Die Prinzessin hat dafür allerdings einen triftigen Grund: Seit 2025 lebt die 22-Jährige für ihr Studium in Sydney, Australien.

Alternatives Programm

Ganz auf Feierlichkeiten verzichten wird die zukünftige Thronfolgerin aber dennoch nicht. In Sydney soll Ingrid Alexandra an Veranstaltungen teilnehmen, die von norwegischen Organisationen vor Ort organisiert werden.

Für Gesprächsstoff sorgt aber nicht nur Ingrid Alexandras Abwesenheit, sondern auch die angekündigte Teilnahme ihrer Mutter Mette-Marit. Die Kronprinzessin war zuletzt wegen ihrer Lungenfibrose nur selten öffentlich zu sehen.

Royal-Expertin Caroline Vagle bezeichnete die Teilnahme von Mette-Marit gegenüber "Se og Hør"  als "wirklich gute Nachrichten". Wegen ihres Gesundheitszustands sei oft erst kurzfristig klar, ob öffentliche Termine überhaupt möglich seien, da die Kronprinzessin von Tag zu Tag entscheiden müsse, wie belastbar sie sich fühle.

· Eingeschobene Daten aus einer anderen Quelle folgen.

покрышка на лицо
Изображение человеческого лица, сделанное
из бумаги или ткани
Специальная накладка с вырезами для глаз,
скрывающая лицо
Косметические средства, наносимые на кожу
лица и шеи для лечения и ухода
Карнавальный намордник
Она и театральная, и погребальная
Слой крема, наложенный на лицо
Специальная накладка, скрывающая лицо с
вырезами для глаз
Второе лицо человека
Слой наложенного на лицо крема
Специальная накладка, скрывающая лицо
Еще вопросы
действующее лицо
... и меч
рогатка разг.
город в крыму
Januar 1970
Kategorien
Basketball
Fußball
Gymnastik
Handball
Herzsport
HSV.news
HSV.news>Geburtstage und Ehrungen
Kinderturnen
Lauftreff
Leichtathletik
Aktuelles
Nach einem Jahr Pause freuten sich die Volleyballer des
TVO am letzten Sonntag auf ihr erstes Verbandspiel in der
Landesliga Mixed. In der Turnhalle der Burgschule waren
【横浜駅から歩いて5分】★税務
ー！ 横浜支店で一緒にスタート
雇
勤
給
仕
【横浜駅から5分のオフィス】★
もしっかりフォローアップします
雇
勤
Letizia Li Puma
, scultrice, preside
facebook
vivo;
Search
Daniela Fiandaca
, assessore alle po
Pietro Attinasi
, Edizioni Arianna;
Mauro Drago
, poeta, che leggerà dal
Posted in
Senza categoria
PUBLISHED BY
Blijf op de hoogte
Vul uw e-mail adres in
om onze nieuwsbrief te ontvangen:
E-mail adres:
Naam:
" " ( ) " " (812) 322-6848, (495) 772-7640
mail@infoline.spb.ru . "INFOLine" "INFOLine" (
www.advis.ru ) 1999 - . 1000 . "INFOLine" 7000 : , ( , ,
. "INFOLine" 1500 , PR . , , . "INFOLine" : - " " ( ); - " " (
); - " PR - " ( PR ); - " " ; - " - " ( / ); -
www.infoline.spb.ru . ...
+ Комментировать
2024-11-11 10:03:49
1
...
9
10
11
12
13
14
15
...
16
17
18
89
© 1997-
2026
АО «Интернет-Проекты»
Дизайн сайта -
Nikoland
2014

Gleichzeitig gehen Beobachter davon aus, dass die Feierlichkeiten für Mette-Marit gut machbar sein dürften, da sie dabei nicht dauerhaft stehen oder gehen müsse. Ohne sie und Ingrid Alexandra würde der traditionelle Balkonauftritt der Royals laut Experten außerdem deutlich kleiner wirken.